__What you will do__: Copy out the full listing below with every "pie chart" changed to "circle graph" and nothing else altered. Leave the pictures out.

⁂

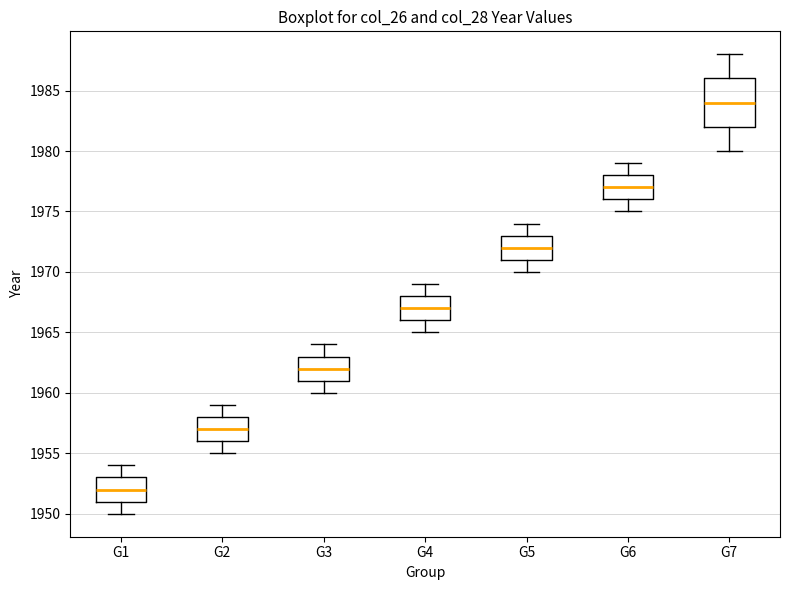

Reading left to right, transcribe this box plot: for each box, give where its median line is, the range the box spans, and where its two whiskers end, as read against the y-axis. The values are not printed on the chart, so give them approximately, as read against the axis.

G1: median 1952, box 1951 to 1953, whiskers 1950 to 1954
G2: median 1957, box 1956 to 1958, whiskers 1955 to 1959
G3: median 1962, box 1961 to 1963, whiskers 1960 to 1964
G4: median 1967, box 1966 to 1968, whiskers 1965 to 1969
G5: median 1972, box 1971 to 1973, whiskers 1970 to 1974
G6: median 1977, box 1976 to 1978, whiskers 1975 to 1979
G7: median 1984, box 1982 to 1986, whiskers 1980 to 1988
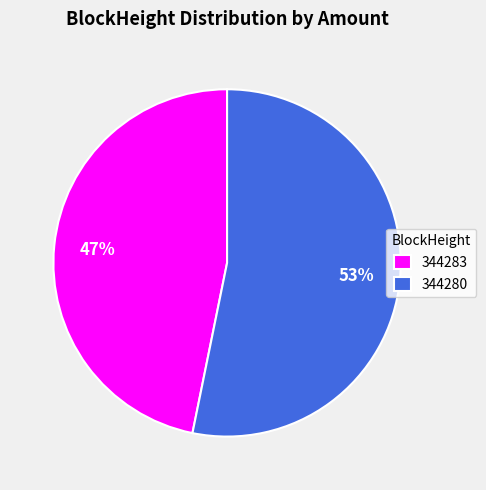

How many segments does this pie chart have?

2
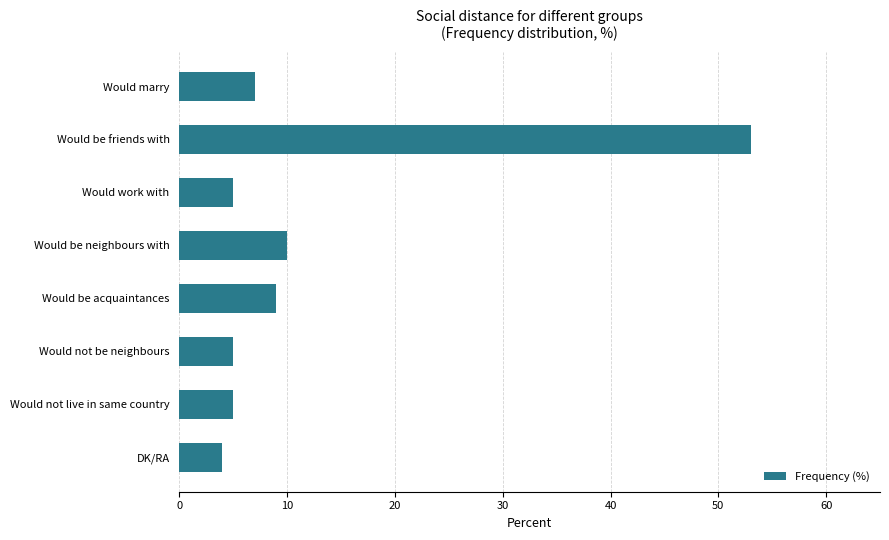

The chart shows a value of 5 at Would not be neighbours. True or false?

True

⁂

__Your response__:
Reading left to right, transcribe this box plot: for each box, give where its median line is, the range the box spans, and where its two whiskers end, as read against the y-axis. The values are not printed on the chart, so give them approximately, as read against the axis.

G1: median 1952, box 1951 to 1953, whiskers 1950 to 1954
G2: median 1957, box 1956 to 1958, whiskers 1955 to 1959
G3: median 1962, box 1961 to 1963, whiskers 1960 to 1964
G4: median 1967, box 1966 to 1968, whiskers 1965 to 1969
G5: median 1972, box 1971 to 1973, whiskers 1970 to 1974
G6: median 1977, box 1976 to 1978, whiskers 1975 to 1979
G7: median 1984, box 1982 to 1986, whiskers 1980 to 1988

How many segments does this circle graph have?

2

The chart shows a value of 5 at Would not be neighbours. True or false?

True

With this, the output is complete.